NVIDIA Reportedly Set To Buy ARM From SoftBank For US$40 Billion
by John LawSoftBank is allegedly making the necessary arrangements to sell off ARM to NVIDIA. According to a WSJ report, both parties seem to have finally reached an agreement, with the banking conglomerate willing to let go of its ownership of the British chipmaker to the GPU maker for a tidy sum of US$40 billion (~RM166 billion).
Word about the deal first broke back in July, but it was only in August that word about NVIDIA being ARM’s next owner began to coalesce. Softbank purchased ARM back in 2016 to the tune of US$31 billion (~RM131 billion). Unfortunately, a series of losses and a lower-than-projected profit by the chipmaker has led the bank to rethink its ownership.
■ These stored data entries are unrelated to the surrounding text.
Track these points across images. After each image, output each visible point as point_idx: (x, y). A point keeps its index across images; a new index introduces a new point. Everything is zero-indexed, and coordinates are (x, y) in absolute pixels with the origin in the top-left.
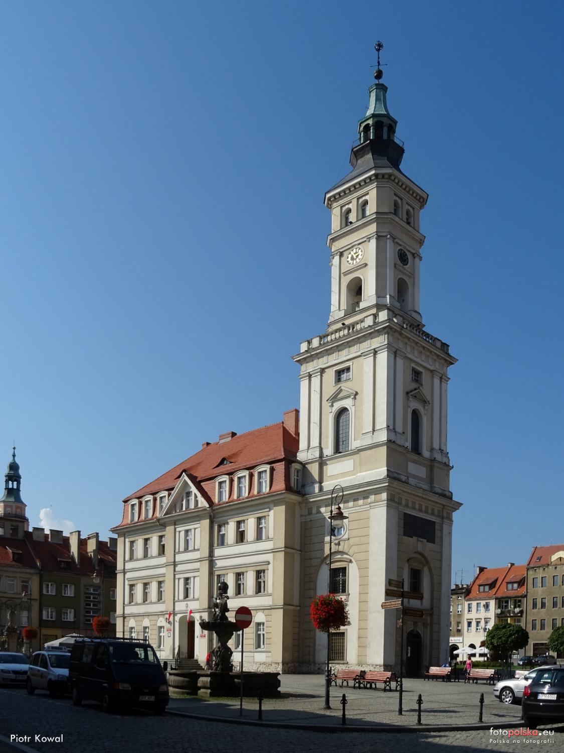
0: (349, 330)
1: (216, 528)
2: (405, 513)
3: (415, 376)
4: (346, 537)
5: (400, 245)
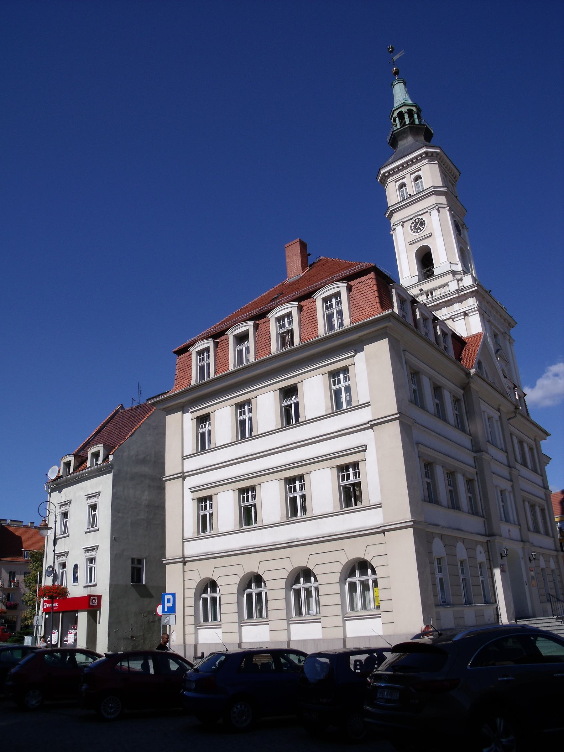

NVIDIA’s acquisition of ARM isn’t without its own set of questions; ARM is a company that produces chips mainly for companies within the mobile space, and can count AMD, Apple, Samsung, and Qualcomm among its list of clients. The last we checked, NVIDIA ended its affair with mobile chipsets years ago, the only exception being Tegra X1 and X2 chipsets. That currently power the Nintendo Switch consoles.
On a related note, NVIDIA’s purchase of ARM could also be a signal that the GPU maker is ready to make a comeback into that space, and acquiring the chipmaker is simply a part of its grand scheme. Guess we’ll have to wait and see.